*** Opening PROVIDED RECORDS ***

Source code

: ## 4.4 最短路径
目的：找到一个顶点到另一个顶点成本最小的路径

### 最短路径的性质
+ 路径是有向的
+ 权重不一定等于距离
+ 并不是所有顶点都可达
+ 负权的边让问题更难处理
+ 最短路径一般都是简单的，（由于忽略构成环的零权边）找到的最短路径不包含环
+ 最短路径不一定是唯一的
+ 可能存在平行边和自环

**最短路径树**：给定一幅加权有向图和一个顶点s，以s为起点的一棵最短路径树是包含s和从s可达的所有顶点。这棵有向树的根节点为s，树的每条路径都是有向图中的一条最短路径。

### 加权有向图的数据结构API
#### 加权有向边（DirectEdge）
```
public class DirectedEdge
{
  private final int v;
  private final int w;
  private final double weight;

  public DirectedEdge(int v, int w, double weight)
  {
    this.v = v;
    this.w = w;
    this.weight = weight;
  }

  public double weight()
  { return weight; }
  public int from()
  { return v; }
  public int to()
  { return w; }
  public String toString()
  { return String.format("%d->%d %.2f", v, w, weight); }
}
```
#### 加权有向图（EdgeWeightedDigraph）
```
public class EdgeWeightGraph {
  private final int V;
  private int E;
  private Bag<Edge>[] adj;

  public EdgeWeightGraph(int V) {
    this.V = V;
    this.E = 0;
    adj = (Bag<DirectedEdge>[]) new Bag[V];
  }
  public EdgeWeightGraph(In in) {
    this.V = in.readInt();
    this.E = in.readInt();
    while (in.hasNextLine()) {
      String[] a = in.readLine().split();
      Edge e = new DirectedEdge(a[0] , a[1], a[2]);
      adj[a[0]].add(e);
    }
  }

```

*** Closing PROVIDED RECORDS ***

AIM OF THE TASK:
Restate the material above word for word, leaving nothing out.

OUTPUT OF THE EXERCISE:
Source code

: ## 4.4 最短路径
目的：找到一个顶点到另一个顶点成本最小的路径

### 最短路径的性质
+ 路径是有向的
+ 权重不一定等于距离
+ 并不是所有顶点都可达
+ 负权的边让问题更难处理
+ 最短路径一般都是简单的，（由于忽略构成环的零权边）找到的最短路径不包含环
+ 最短路径不一定是唯一的
+ 可能存在平行边和自环

**最短路径树**：给定一幅加权有向图和一个顶点s，以s为起点的一棵最短路径树是包含s和从s可达的所有顶点。这棵有向树的根节点为s，树的每条路径都是有向图中的一条最短路径。

### 加权有向图的数据结构API
#### 加权有向边（DirectEdge）
```
public class DirectedEdge
{
  private final int v;
  private final int w;
  private final double weight;

  public DirectedEdge(int v, int w, double weight)
  {
    this.v = v;
    this.w = w;
    this.weight = weight;
  }

  public double weight()
  { return weight; }
  public int from()
  { return v; }
  public int to()
  { return w; }
  public String toString()
  { return String.format("%d->%d %.2f", v, w, weight); }
}
```
#### 加权有向图（EdgeWeightedDigraph）
```
public class EdgeWeightGraph {
  private final int V;
  private int E;
  private Bag<Edge>[] adj;

  public EdgeWeightGraph(int V) {
    this.V = V;
    this.E = 0;
    adj = (Bag<DirectedEdge>[]) new Bag[V];
  }
  public EdgeWeightGraph(In in) {
    this.V = in.readInt();
    this.E = in.readInt();
    while (in.hasNextLine()) {
      String[] a = in.readLine().split();
      Edge e = new DirectedEdge(a[0] , a[1], a[2]);
      adj[a[0]].add(e);
    }
  }

```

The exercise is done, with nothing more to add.